WORK TO COMPLETE:
• A. Answer these from the Book of Hours description:
(i) What is the size in centimeters?
(ii) What is the central text of a Book of Hours?
(iii) In what script did the professional scribes write the text?
• B. Take the Book of Hours description further, writing on from its final sentence.

EXTRACTED TEXT:
------

Subject: Medieval Manuscripts
Period: 1470 (circa)
Publication:
Color: Hand Color
Size:
2.9 x 3.8 inches
7.4 x 9.7 cm
Book of Hours were prayer books designed for the laity, but modeled on the Divine Office, a cycle of daily devotions, prayers and readings, performed by members of religious orders and the clergy. Its central text is the Hours of the Virgin. There are eight hours (times for prayer ): Matins, Lauds. Prime, Terce, Sext, None, Vespers and Compline. During the Middle Ages, the leaves making up a Book of Hours were written by hand on expensive parchment and beautifully illuminated with jewel-like pigments and gold leaf. These illuminated manuscripts combined the collaborative efforts of an array of highly skilled craftspeople; requiring the joint labors of the parchmenter, professional scribes to write the text in Gothic script, artists to illuminate the pages with decorations, and masterful binders to complete the process.

------

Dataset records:
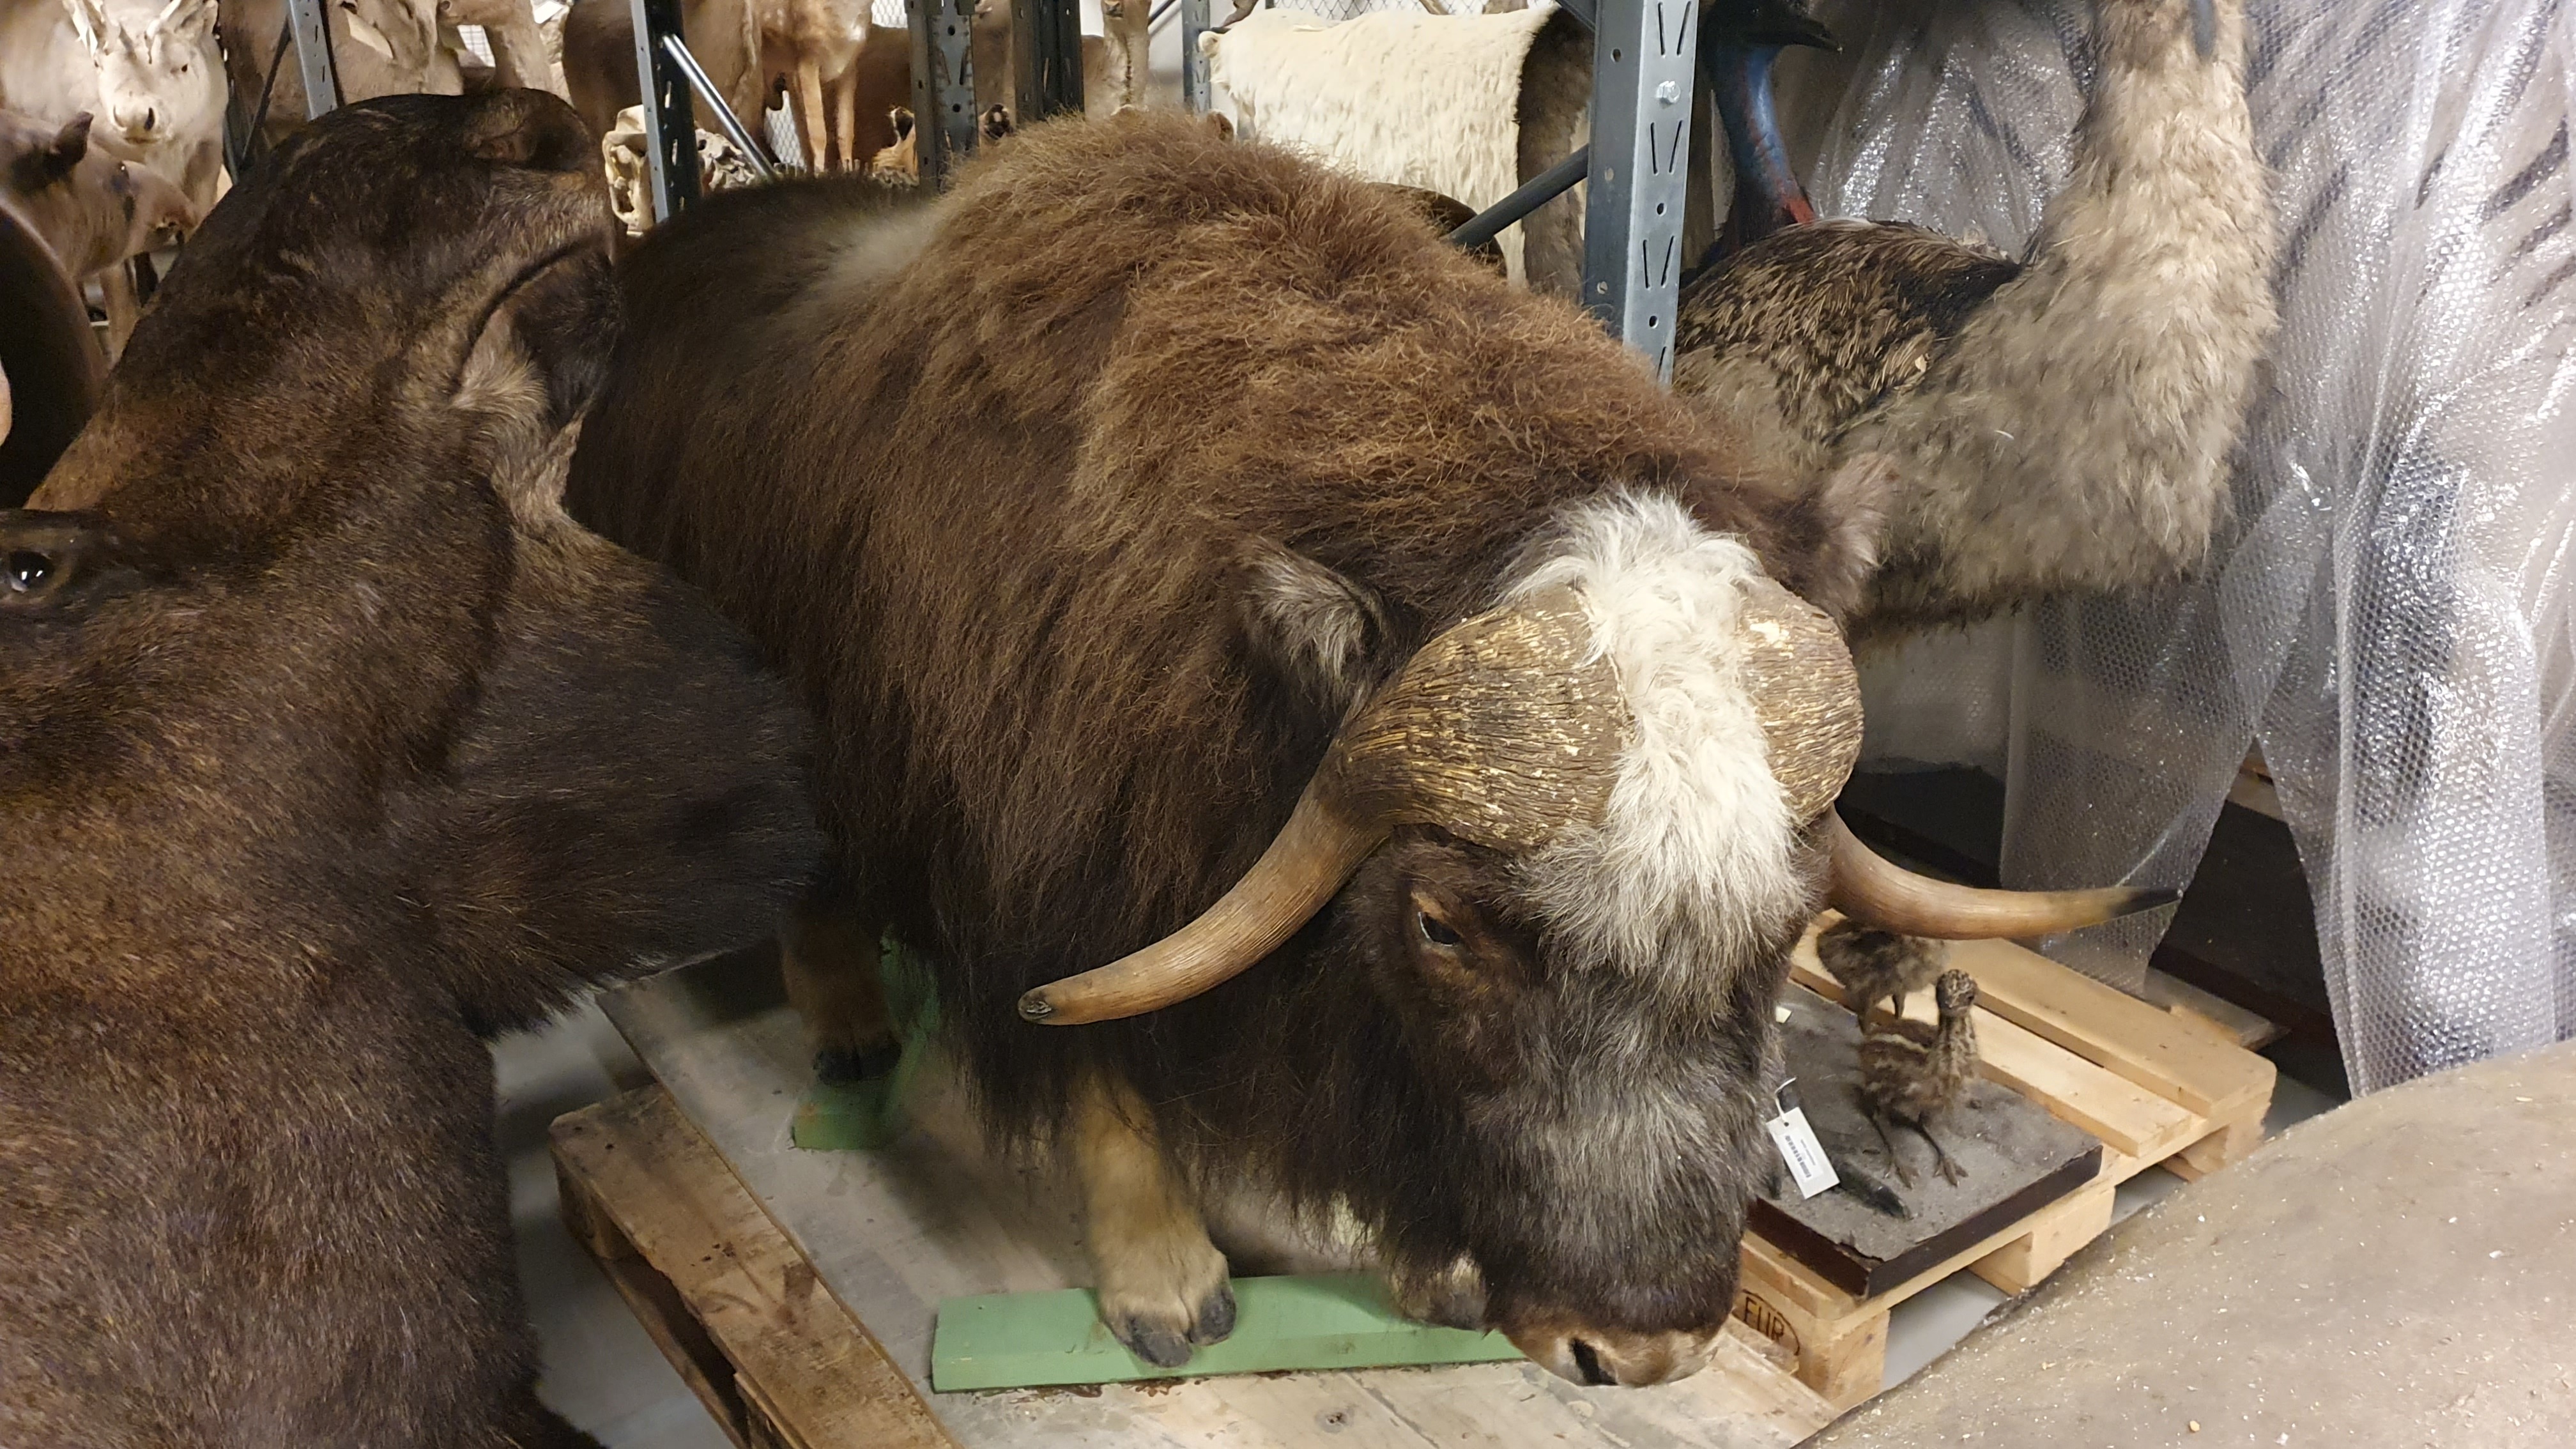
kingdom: Animalia
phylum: Chordata
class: Mammalia
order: Artiodactyla
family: Bovidae
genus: Ovibos
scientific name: Ovibos moschatus
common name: Muskox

------

ANSWERS TO THE EXERCISE:
• A.
(i) 7.4 x 9.7 cm
(ii) The Hours of the Virgin
(iii) Gothic script

• B.
Lovely vellum leaf from a Book of Hours created in Bruges, written in regular batarde script. This leaf has magnificent initials on the recto and the verso in red, blue, white and burnished gold with pen work in the margin on the recto. The text is from the Hours of the Virgin, Vespers, beginning with Psalm 112, which translates into English as:
[Our Lord is high above all nations] and his glory above the heavens. Who is as the Lord our God that dwelleth on high: and beholdeth the humble things in heaven and earth? Raising up the needy from the earth: and lifting up the poor out of the dung...
References:
Condition: A
Minor marginal toning.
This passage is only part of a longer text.